_EXERCISE_
Look through the entries below and report every line that has "source".

[[ PROVIDED ENTRIES, beginning ]]

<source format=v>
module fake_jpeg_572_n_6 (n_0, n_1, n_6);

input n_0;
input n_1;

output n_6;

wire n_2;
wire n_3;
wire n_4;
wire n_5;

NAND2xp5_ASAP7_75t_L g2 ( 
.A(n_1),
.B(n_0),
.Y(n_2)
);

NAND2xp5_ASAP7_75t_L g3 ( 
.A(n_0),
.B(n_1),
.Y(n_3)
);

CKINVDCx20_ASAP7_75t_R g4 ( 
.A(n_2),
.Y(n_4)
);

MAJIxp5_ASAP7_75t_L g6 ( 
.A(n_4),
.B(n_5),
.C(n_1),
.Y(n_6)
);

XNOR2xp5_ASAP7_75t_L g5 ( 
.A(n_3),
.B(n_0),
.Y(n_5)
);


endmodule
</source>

[[ PROVIDED ENTRIES, end ]]
[[ PROVIDED ENTRIES, beginning ]]

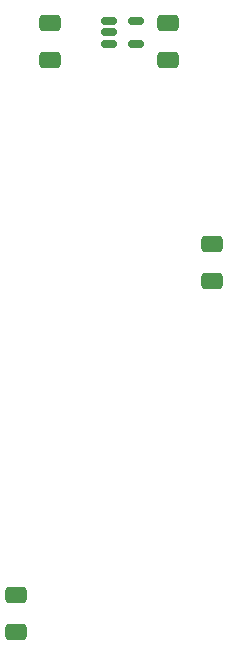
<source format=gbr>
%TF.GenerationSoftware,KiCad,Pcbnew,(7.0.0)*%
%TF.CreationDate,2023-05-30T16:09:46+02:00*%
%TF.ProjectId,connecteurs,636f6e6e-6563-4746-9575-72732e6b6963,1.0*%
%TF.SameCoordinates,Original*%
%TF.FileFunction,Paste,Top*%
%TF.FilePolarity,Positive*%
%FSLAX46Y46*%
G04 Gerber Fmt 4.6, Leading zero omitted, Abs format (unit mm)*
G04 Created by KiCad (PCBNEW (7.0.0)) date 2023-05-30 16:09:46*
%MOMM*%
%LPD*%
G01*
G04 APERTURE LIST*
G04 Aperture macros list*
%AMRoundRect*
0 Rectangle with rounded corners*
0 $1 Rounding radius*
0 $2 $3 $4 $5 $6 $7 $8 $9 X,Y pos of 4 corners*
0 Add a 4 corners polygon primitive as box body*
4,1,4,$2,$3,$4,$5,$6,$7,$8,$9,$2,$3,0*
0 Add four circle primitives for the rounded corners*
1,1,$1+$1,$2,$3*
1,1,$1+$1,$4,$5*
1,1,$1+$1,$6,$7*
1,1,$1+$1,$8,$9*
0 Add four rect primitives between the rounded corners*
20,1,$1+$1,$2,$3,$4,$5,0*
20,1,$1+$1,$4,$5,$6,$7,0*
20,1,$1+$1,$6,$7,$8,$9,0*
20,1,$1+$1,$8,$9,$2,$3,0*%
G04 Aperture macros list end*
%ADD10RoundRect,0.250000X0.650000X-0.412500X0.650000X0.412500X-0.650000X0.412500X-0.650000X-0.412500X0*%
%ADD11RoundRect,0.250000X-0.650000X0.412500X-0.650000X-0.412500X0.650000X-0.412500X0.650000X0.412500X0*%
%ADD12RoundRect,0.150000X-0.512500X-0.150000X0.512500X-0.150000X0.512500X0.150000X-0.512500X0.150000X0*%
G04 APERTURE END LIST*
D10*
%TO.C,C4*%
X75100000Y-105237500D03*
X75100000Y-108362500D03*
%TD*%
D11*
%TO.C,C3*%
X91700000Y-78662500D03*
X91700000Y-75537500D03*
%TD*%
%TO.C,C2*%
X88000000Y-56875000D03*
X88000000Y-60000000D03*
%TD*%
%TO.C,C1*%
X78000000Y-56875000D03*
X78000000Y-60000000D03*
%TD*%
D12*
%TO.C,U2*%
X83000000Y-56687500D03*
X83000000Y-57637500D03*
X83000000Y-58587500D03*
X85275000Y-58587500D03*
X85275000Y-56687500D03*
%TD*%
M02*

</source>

[[ PROVIDED ENTRIES, end ]]

_SOLUTION FOR THIS TASK_
<source format=v>
</source>
<source format=gbr>
</source>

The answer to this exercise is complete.